▸ **Exercise**
A faithful copy is required of the lines from the top of the entries through the line that contains "mehr ballaststoffreiche Lebensmittel", both included, with no pictures.

++++ Excerpted data

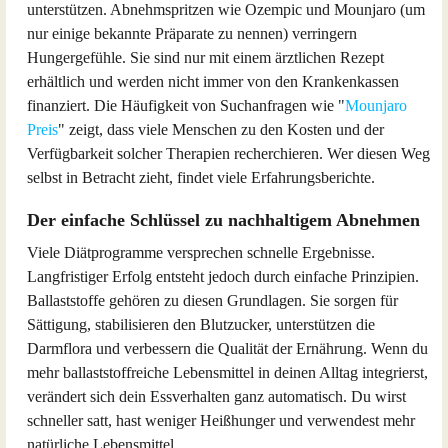
unterstützen. Abnehmspritzen wie Ozempic und Mounjaro (um
nur einige bekannte Präparate zu nennen) verringern
Hungergefühle. Sie sind nur mit einem ärztlichen Rezept
erhältlich und werden nicht immer von den Krankenkassen
finanziert. Die Häufigkeit von Suchanfragen wie "
Mounjaro
Preis
" zeigt, dass viele Menschen zu den Kosten und der
Verfügbarkeit solcher Therapien recherchieren. Wer diesen Weg
selbst in Betracht zieht, findet viele Erfahrungsberichte.
Der einfache Schlüssel zu nachhaltigem Abnehmen
Viele Diätprogramme versprechen schnelle Ergebnisse.
Langfristiger Erfolg entsteht jedoch durch einfache Prinzipien.
Ballaststoffe gehören zu diesen Grundlagen. Sie sorgen für
Sättigung, stabilisieren den Blutzucker, unterstützen die
Darmflora und verbessern die Qualität der Ernährung. Wenn du
mehr ballaststoffreiche Lebensmittel in deinen Alltag integrierst,
verändert sich dein Essverhalten ganz automatisch. Du wirst
schneller satt, hast weniger Heißhunger und verwendest mehr
natürliche Lebensmittel.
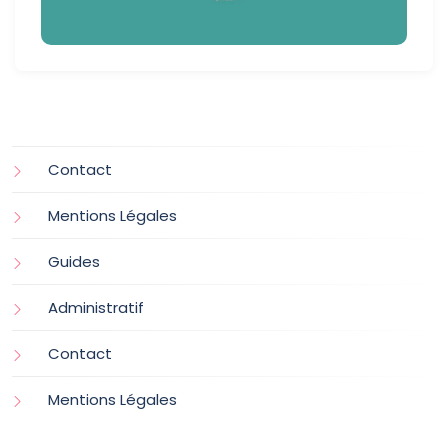
Contact
Mentions Légales
Guides
Administratif
Contact
Mentions Légales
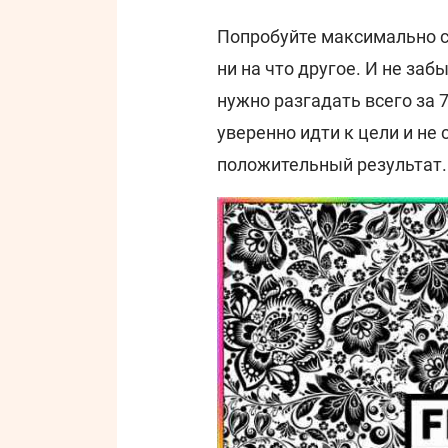
Попробуйте максимально с
ни на что другое. И не заб
нужно разгадать всего за 7
уверенно идти к цели и не 
положительный результат.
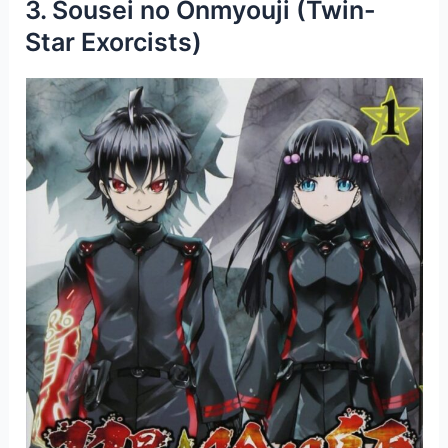
3. Sousei no Onmyouji (Twin-
Star Exorcists)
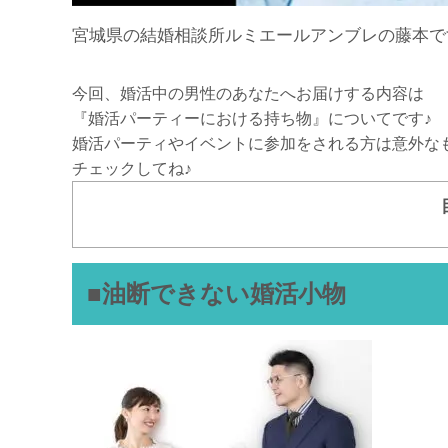
宮城県の結婚相談所ルミエールアンブレの藤本で
今回、婚活中の男性のあなたへお届けする内容は
『婚活パーティーにおける持ち物』についてです♪
婚活パーティやイベントに参加をされる方は意外な
チェックしてね♪
■油断できない婚活小物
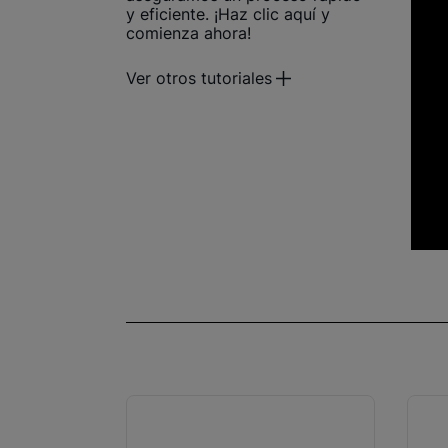
y eficiente. ¡Haz clic aquí y
comienza ahora!
Ver otros tutoriales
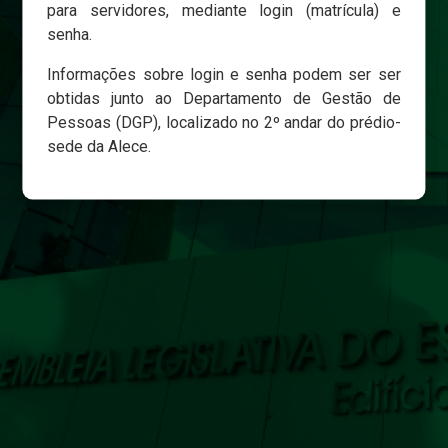
para servidores, mediante login (matrícula) e
senha.
Login
Informações sobre login e senha podem ser ser
Esqueci minha senha
obtidas junto ao Departamento de Gestão de
Pessoas (DGP), localizado no 2º andar do prédio-
sede da Alece.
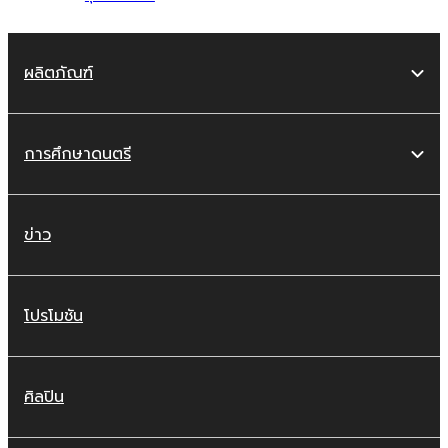
ผลิตภัณฑ์
การศึกษาดนตรี
ข่าว
โปรโมชัน
ศิลปิน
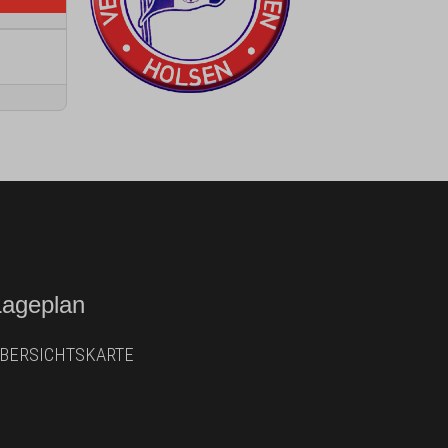
Lageplan
BERSICHTSKARTE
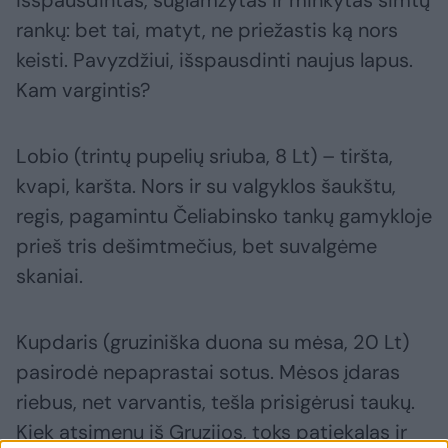
išspausdintas, suglamžytas ir minkytas šimtų
rankų: bet tai, matyt, ne priežastis ką nors
keisti. Pavyzdžiui, išspausdinti naujus lapus.
Kam vargintis?
Lobio (trintų pupelių sriuba, 8 Lt) – tiršta,
kvapi, karšta. Nors ir su valgyklos šaukštu,
regis, pagamintu Čeliabinsko tankų gamykloje
prieš tris dešimtmečius, bet suvalgėme
skaniai.
Kupdaris (gruziniška duona su mėsa, 20 Lt)
pasirodė nepaprastai sotus. Mėsos įdaras
riebus, net varvantis, tešla prisigėrusi taukų.
Kiek atsimenu iš Gruzijos, toks patiekalas ir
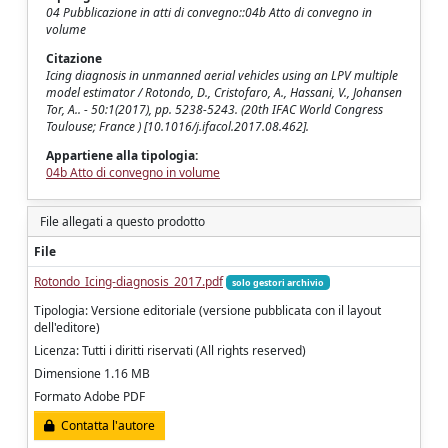
04 Pubblicazione in atti di convegno::04b Atto di convegno in
volume
Citazione
Icing diagnosis in unmanned aerial vehicles using an LPV multiple
model estimator / Rotondo, D., Cristofaro, A., Hassani, V., Johansen
Tor, A.. - 50:1(2017), pp. 5238-5243. (20th IFAC World Congress
Toulouse; France ) [10.1016/j.ifacol.2017.08.462].
Appartiene alla tipologia:
04b Atto di convegno in volume
File allegati a questo prodotto
File
Rotondo_Icing-diagnosis_2017.pdf
solo gestori archivio
Tipologia: Versione editoriale (versione pubblicata con il layout
dell'editore)
Licenza: Tutti i diritti riservati (All rights reserved)
Dimensione 1.16 MB
Formato Adobe PDF
Contatta l'autore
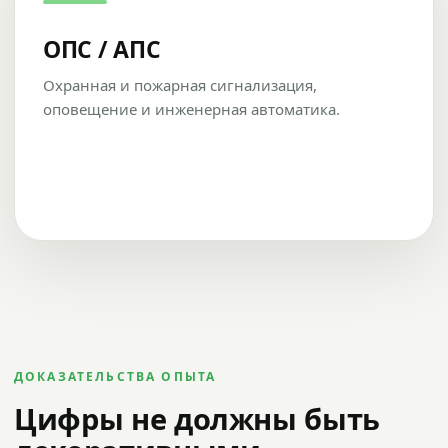
ОПС / АПС
Охранная и пожарная сигнализация,
оповещение и инженерная автоматика.
ДОКАЗАТЕЛЬСТВА ОПЫТА
Цифры не должны быть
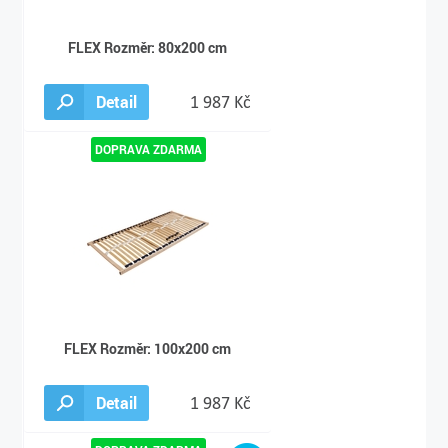
FLEX Rozměr: 80x200 cm
Detail
1 987 Kč
FLEX Rozměr: 100x200 cm
Detail
1 987 Kč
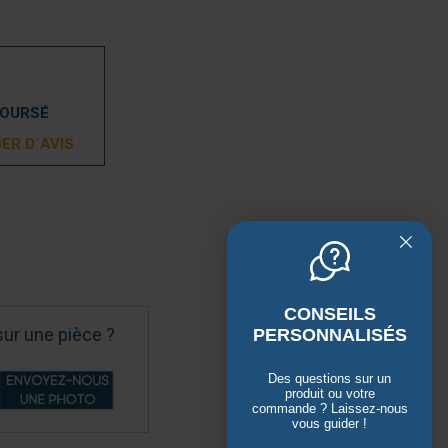
BOURSÉ
ER D´AVIS
CONSEILS
sur une pièce ?
PERSONNALISÉS
Des questions sur un
produit ou votre
commande ? Laissez-nous
vous guider !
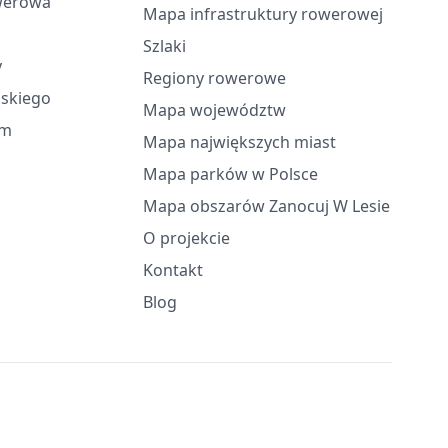
werowa
Mapa infrastruktury rowerowej
Szlaki
y
Regiony rowerowe
ąskiego
Mapa województw
em
Mapa największych miast
Mapa parków w Polsce
Mapa obszarów Zanocuj W Lesie
O projekcie
Kontakt
Blog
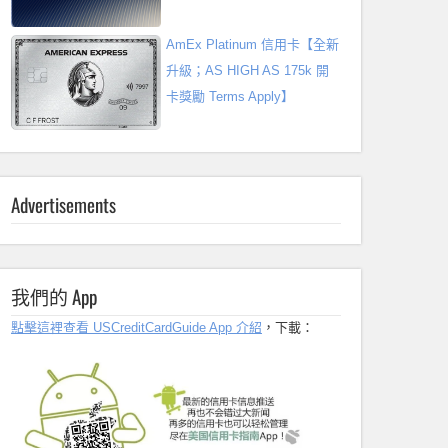
AmEx Platinum 信用卡【全新
升級；AS HIGH AS 175k 開
卡獎勵 Terms Apply】
Advertisements
我們的 App
點擊這裡查看 USCreditCardGuide App 介紹
，下載：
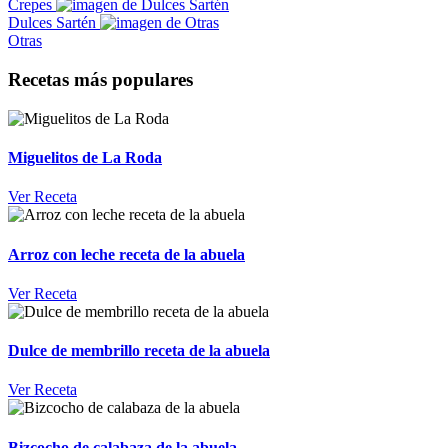
Crepes
Dulces Sartén
Otras
Recetas más populares
Miguelitos de La Roda
Ver Receta
Arroz con leche receta de la abuela
Ver Receta
Dulce de membrillo receta de la abuela
Ver Receta
Bizcocho de calabaza de la abuela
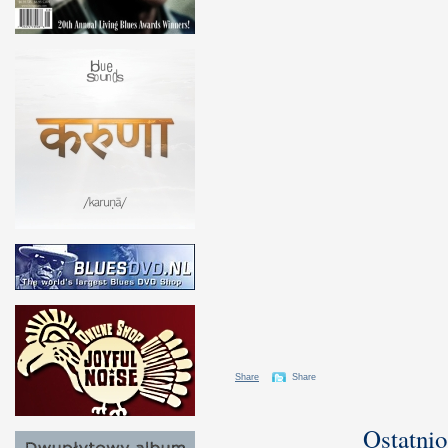
Share
Share
Ostatnio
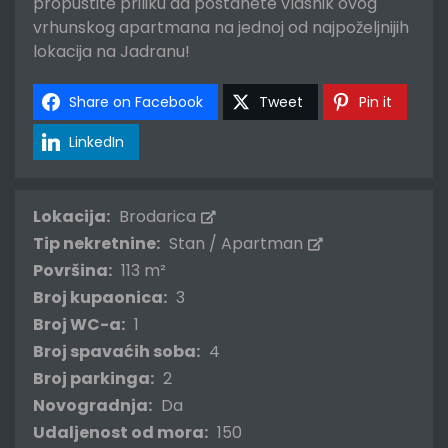
propustite priliku da postanete vlasnik ovog
vrhunskog apartmana na jednoj od najpoželjnijih
lokacija na Jadranu!
Share on Facebook
Tweet
Pin it
LinkedIn
Lokacija:
Brodarica
Tip nekretnine:
Stan / Apartman
Površina:
113 m²
Broj kupaonica:
3
Broj WC-a:
1
Broj spavaćih soba:
4
Broj parkinga:
2
Novogradnja:
Da
Udaljenost od mora:
150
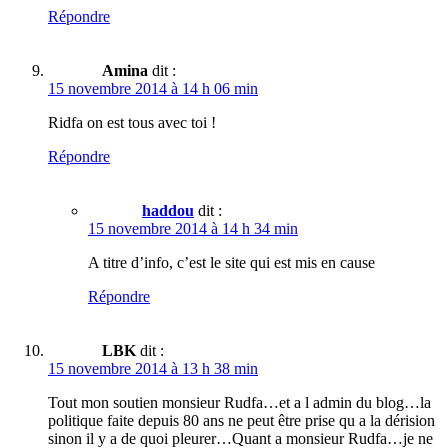
Répondre
Amina
dit :
15 novembre 2014 à 14 h 06 min
Ridfa on est tous avec toi !
Répondre
haddou
dit :
15 novembre 2014 à 14 h 34 min
A titre d’info, c’est le site qui est mis en cause
Répondre
LBK
dit :
15 novembre 2014 à 13 h 38 min
Tout mon soutien monsieur Rudfa…et a l admin du blog…la
politique faite depuis 80 ans ne peut être prise qu a la dérision
sinon il y a de quoi pleurer…Quant a monsieur Rudfa…je ne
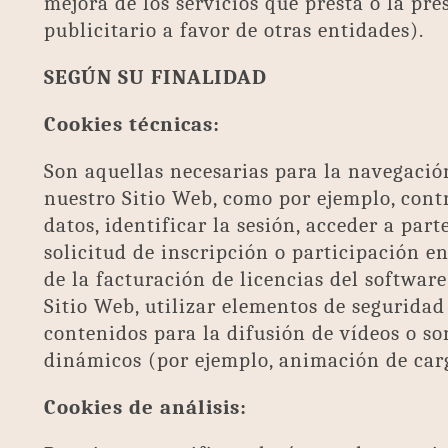
mejora de los servicios que presta o la pre
publicitario a favor de otras entidades).
SEGÚN SU FINALIDAD
Cookies técnicas:
Son aquellas necesarias para la navegaci
nuestro Sitio Web, como por ejemplo, contr
datos, identificar la sesión, acceder a part
solicitud de inscripción o participación en
de la facturación de licencias del software
Sitio Web, utilizar elementos de segurida
contenidos para la difusión de vídeos o so
dinámicos (por ejemplo, animación de car
Cookies de análisis:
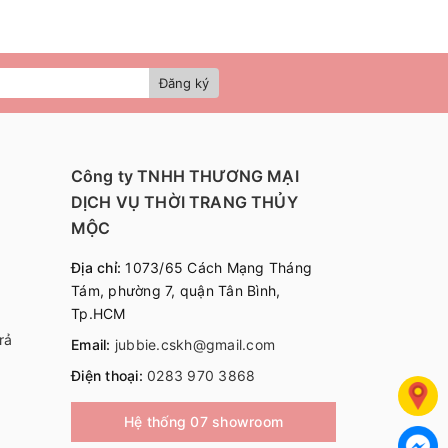
Đăng ký
Công ty TNHH THƯƠNG MẠI
DỊCH VỤ THỜI TRANG THỦY
MỘC
Địa chỉ:
1073/65 Cách Mạng Tháng
Tám, phường 7, quận Tân Bình,
Tp.HCM
rả
Email:
jubbie.cskh@gmail.com
Điện thoại:
0283 970 3868
Hệ thống 07 showroom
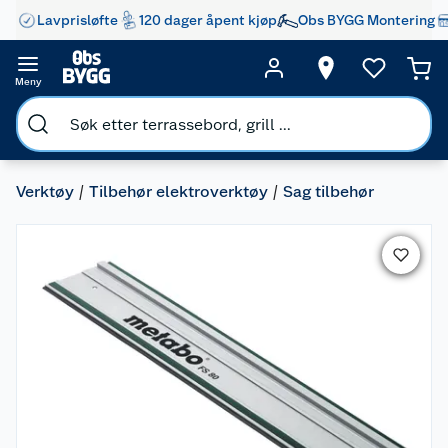
Lavprisløfte
120 dager åpent kjøp
Obs BYGG Montering
Meny
Verktøy
Tilbehør elektroverktøy
Sag tilbehør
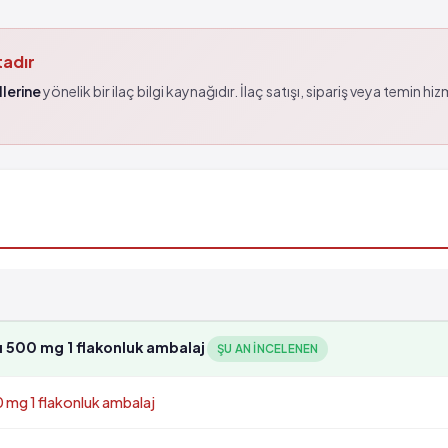
tadır
lerine
yönelik bir ilaç bilgi kaynağıdır. İlaç satışı, sipariş veya temin hi
u 500 mg 1 flakonluk ambalaj
ŞU AN INCELENEN
 mg 1 flakonluk ambalaj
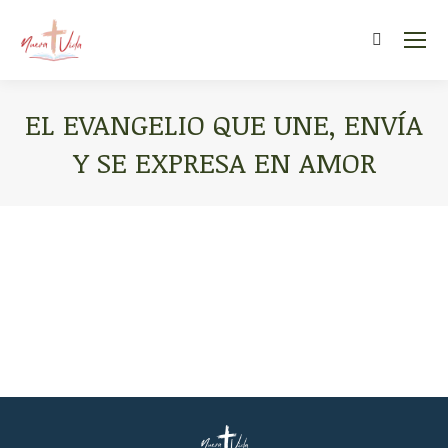
Search:
EL EVANGELIO QUE UNE, ENVÍA
Y SE EXPRESA EN AMOR
You are here:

++++++++

▸ **Response to the task**
unterstützen. Abnehmspritzen wie Ozempic und Mounjaro (um
nur einige bekannte Präparate zu nennen) verringern
Hungergefühle. Sie sind nur mit einem ärztlichen Rezept
erhältlich und werden nicht immer von den Krankenkassen
finanziert. Die Häufigkeit von Suchanfragen wie "
Mounjaro
Preis
" zeigt, dass viele Menschen zu den Kosten und der
Verfügbarkeit solcher Therapien recherchieren. Wer diesen Weg
selbst in Betracht zieht, findet viele Erfahrungsberichte.
Der einfache Schlüssel zu nachhaltigem Abnehmen
Viele Diätprogramme versprechen schnelle Ergebnisse.
Langfristiger Erfolg entsteht jedoch durch einfache Prinzipien.
Ballaststoffe gehören zu diesen Grundlagen. Sie sorgen für
Sättigung, stabilisieren den Blutzucker, unterstützen die
Darmflora und verbessern die Qualität der Ernährung. Wenn du
mehr ballaststoffreiche Lebensmittel in deinen Alltag integrierst,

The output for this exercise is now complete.